The poster also included Hirsch’s h-index for Americal Astronomical Society members, which is defined as the number of papers cited at least h times. Conti and Lowe presented the top ten of AAS members, with Donald Schneider in pole position, courtesy of SDSS. Kevin Pimblett has recently compiled the h-index for (domestic) members of the Astronomical Society of Australia, topped by Ken Freeman and Jeremy Mould.

Even though many rightly treat bibliometrics with distain, these studies naturally got me curious about comparable UK statistics. The last attempt to look into this was by Alex Blustin for Astronomy and Geophysics in 2007, but he (perhaps wisely) kept his results anonymous. For the talk I put together my attempt at an equivalent UK top ten, including those working overseas. Mindful of the fact that scientists could achieve a high h-index through heavily cited papers with many coauthors, I also looked into using normalised citations from ADS for an alternative, so-called hl,norm-index. I gather there are a myriad of such indices but stuck with just these two.

Still, I worried that my UK top ten would only be objective if I were to put together a ranked list of the h-index for every UK-based astronomy academic. In fact, given the various pros and cons of the raw and hl,norm-indexes, I thought it best to use an average of these scores when ranking individual astronomers.

For my sample I looked through the astrophysics group web pages for each UK institution represented at the Astronomy Forum, including academics and senior fellows, but excluding emeritus staff where apparent. I also tried to add cosmology, solar physics, planetary science and gravitational wave groups, producing a little over 500 in total. Refereed ADS citations were used to calculate the h-index and hl,norm-index for each academic, taking care to avoid citations to academics with the same surname and initial wherever possible. The results are presented in the chart.

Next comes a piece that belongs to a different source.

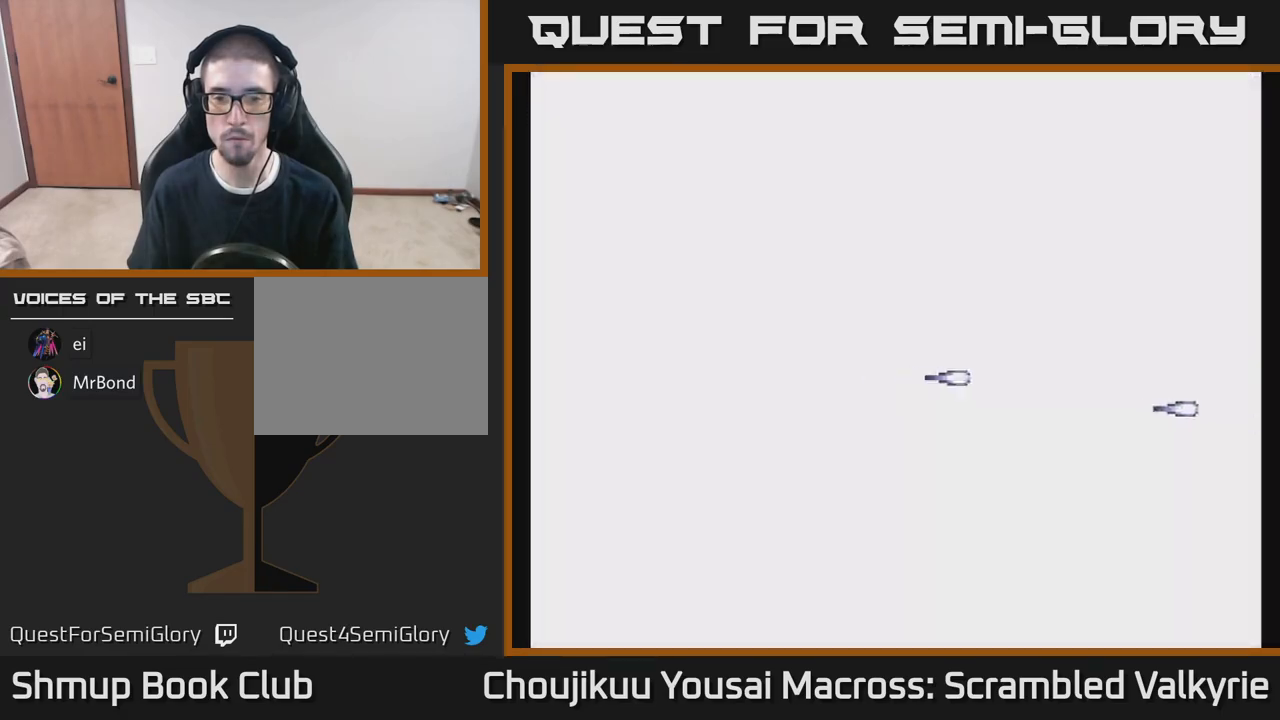
{"buttons": ["A", "DPAD_DOWN"], "events": [[33, "DPAD_DOWN", "down"]]}
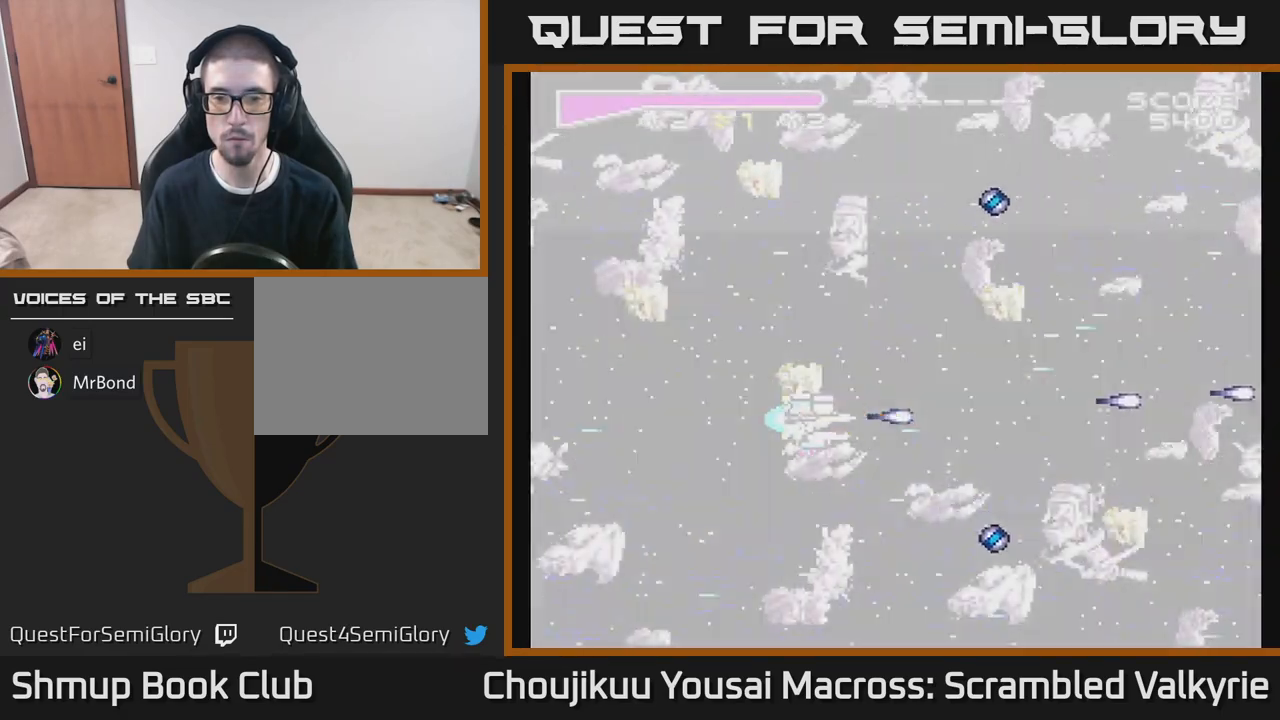
{"buttons": ["A", "DPAD_DOWN"], "events": [[67, "DPAD_DOWN", "up"], [217, "DPAD_DOWN", "down"]]}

Andy Fabian, George Efstathiou and Carlos Frenk occupy the top three spots for UK astronomy. Beyond these, and although no great football fan, I’d like to use a footballing analogy to rate other academics, with the top ten worthy of a hypothetical Champions League. Others within this illustrious group include John Peacock, Rob Kennicutt and Stephen Hawking.

If these few are the creme de la creme, I figured that others within the top 40 could be likened to Premier League teams, including our current RAS president Roger Davies, plus senior members of STFC committees and panels, including Andy Lawrence, Ian Smail and Andrew Liddle.

For the 60 or so others within the top 20 percent, I decided to continue the footballing analogy with reference to the Championship. At present these include Nial Tanvir, Matthew Bate, Steve Rawlings and Tom Marsh, although some will no doubt challenge for promotion to the Premier League in due course. The remainder of the top 40 per cent or so, forming the next two tiers, each again numbering about 60 academics, would then represent Leagues 1 and 2 – Divisons 3 and 4 from my youth – with Stephen Serjeant and Peter Coles, respectively, amongst their membership.

The majority of astronomers, starting close to the half-way point, represent my fantasy non-league teams, with many big names in the final third, in part due to a lower citation rate within certain sub-fields, notably solar and planetary studies. This week’s Times Higher Ed noted that molecular biology citation rates are 7 times higher than for mathematics, so comparisons across disciplines or sub-disciplines should be taken with a large pinch of salt.

It’s only the final 10 percent that could be thought of as Sunday League players. Still, many of these have a low h-index since they’re relatively young and so will rapidly progress through the leagues in due course, with some of the current star names dropping away once they retire. Others include those who have dedicated much of their careers to building high-impact instruments and so fall outside the mainstream criteria for jobbing astronomers.

This exercise isn’t intended to be taken too seriously by anyone, but finally to give a little international context i’ve carried out the same exercise for a few astronomers based outside the UK. Champions League players include Richard Ellis, Simon White, Jerry Ostriker, Michel Mayor and Reinhard Genzel, with Mike Dopita, Pierro Madau, Simon Lilly, Mario Livio and Rolf Kudritzki in the Premier League, so my ball-park league divisions seem to work out reasonably well beyond these shores.

Oh, I did include myself but am too modest to say which league I currently reside in…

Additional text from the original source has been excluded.